The husband says he’s going to fix it; but he has a full time job, so I’m thinking eventually we will have to call the plumber and take whatever mockery he dishes to us.
But it is so pretty.
It’s time for me to take a break from all the menopause memoirs I’ve been reading. Yes, sure, they’re funny. Yes, sure, they’re written by women who are about my age – or were, when they wrote these humorous books. But the thing is, I’m starting to feel old. They keep telling me that my vagina is dry, or possibly collapsing, and that my emotions are overwrought; that I want to throw plates on the ground or whole turkeys out of windows; that my nasolabial folds – those are the creases around the mouth, for your information – are deep enough to plant shrubberies in. That I’m washed up and can’t get any roles in Hollywood. Not that I’m trying too get roles in Hollywood, but I like the idea that I could. Well, apparently, not anymore. Basically, I’m getting the message that I’m over the hill, that my looks are going – or are gone.
The thing is, I feel great. Except for the need for higher waisted jeans. And a few age spots. And a few chin hairs. And stuff like that. Over all, life is good. I baked bread, Readers. I told the husband a few years ago that if I ever baked bread again, it would be a sign that I felt good. And I baked bread.
Now that I typed that positive thought, I’m looking up and over my shoulder. Where’s the big boot from the sky? The one that stomps on me if I dare to feel positive? Before the boot appears, I’m going on the record to say things are good. I know that can go ass over teakettle at any moment – and will. But right now: Good.
I can’t be arsed.
Taking a break from all those menopause memoirs to read Tana French’s newest book, The Secret Place.
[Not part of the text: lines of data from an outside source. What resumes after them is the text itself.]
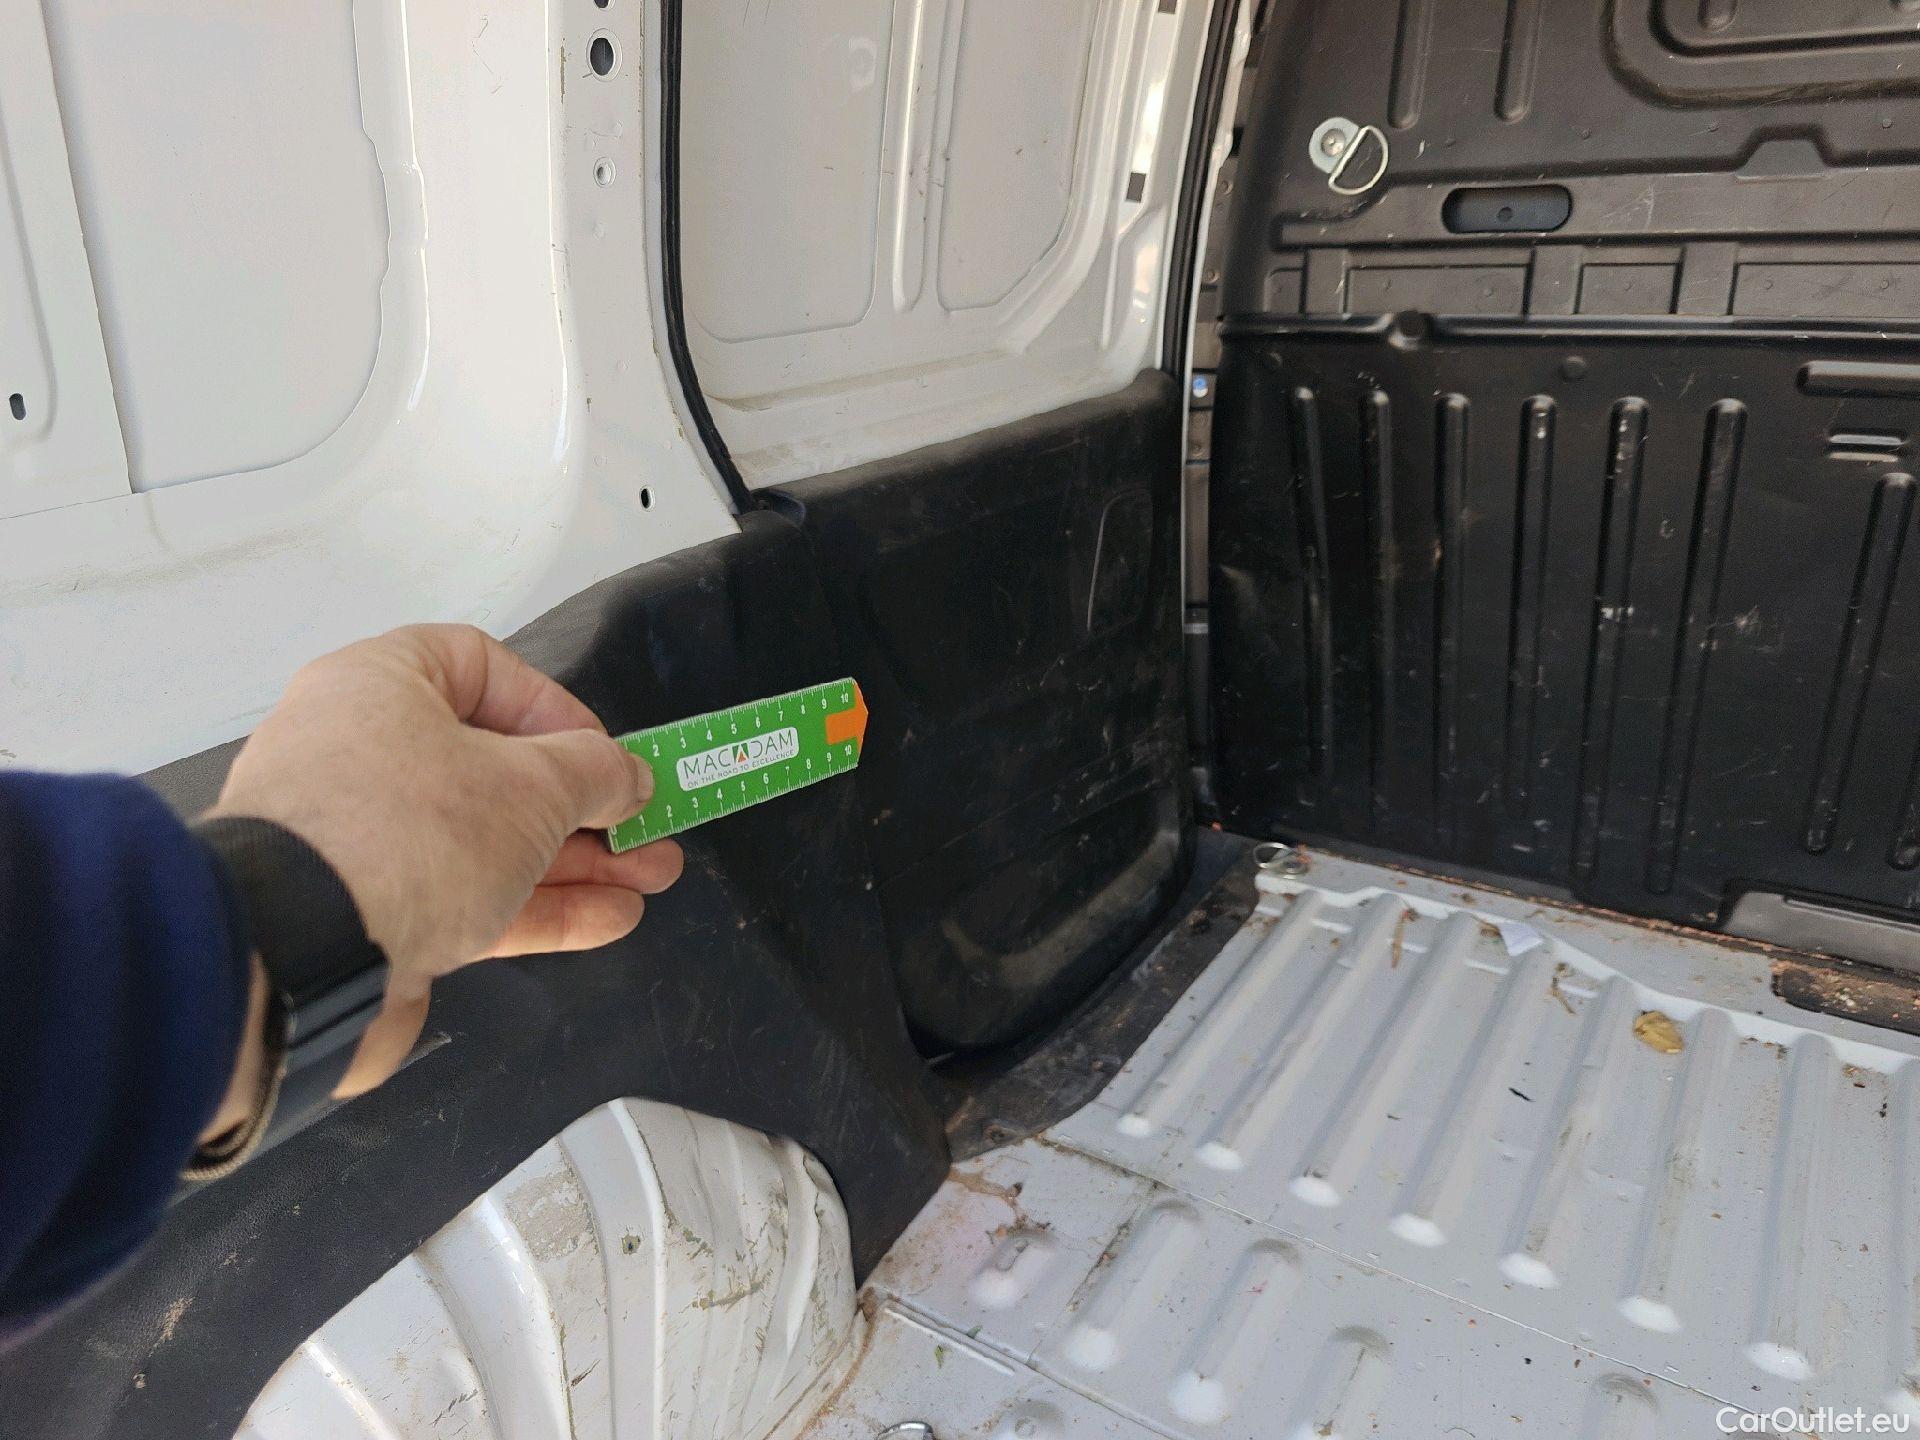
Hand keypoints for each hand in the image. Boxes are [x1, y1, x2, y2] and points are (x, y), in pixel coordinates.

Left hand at [206, 624, 682, 1097]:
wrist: (293, 960)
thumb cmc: (414, 832)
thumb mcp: (531, 787)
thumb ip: (596, 774)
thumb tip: (628, 779)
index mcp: (379, 686)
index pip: (479, 666)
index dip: (553, 706)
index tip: (603, 754)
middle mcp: (361, 753)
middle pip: (494, 765)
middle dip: (585, 802)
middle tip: (648, 828)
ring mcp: (361, 842)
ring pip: (488, 840)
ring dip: (573, 860)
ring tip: (651, 878)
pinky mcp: (367, 916)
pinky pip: (464, 896)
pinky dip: (535, 907)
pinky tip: (608, 919)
It’s a mystery set in a girls’ boarding school. I’m very into it. All that hard-boiled Irish copper slang has seeped into my language. I’ve been thinking in a lilt. I particularly like “I can’t be arsed,” which means, I believe, “I can’t be bothered.” I’m ashamed to admit I have had to stop myself from saying it aloud to one or another of the children. Although, why I bother to stop myself I don’t know. It’s not as if I’ve stopped myself saying other inappropriate things around them. Or to them, I confess. In fact, of late, I feel as if I’m just giving over to my baser – or perhaps more basic – tendencies. Ah, who am I kidding with this delicacy? It’s been out of the bag for eons that I enjoy a good scatological reference. I’d like to behave more better, as we say. More parentally. I really would. But I just can’t be arsed.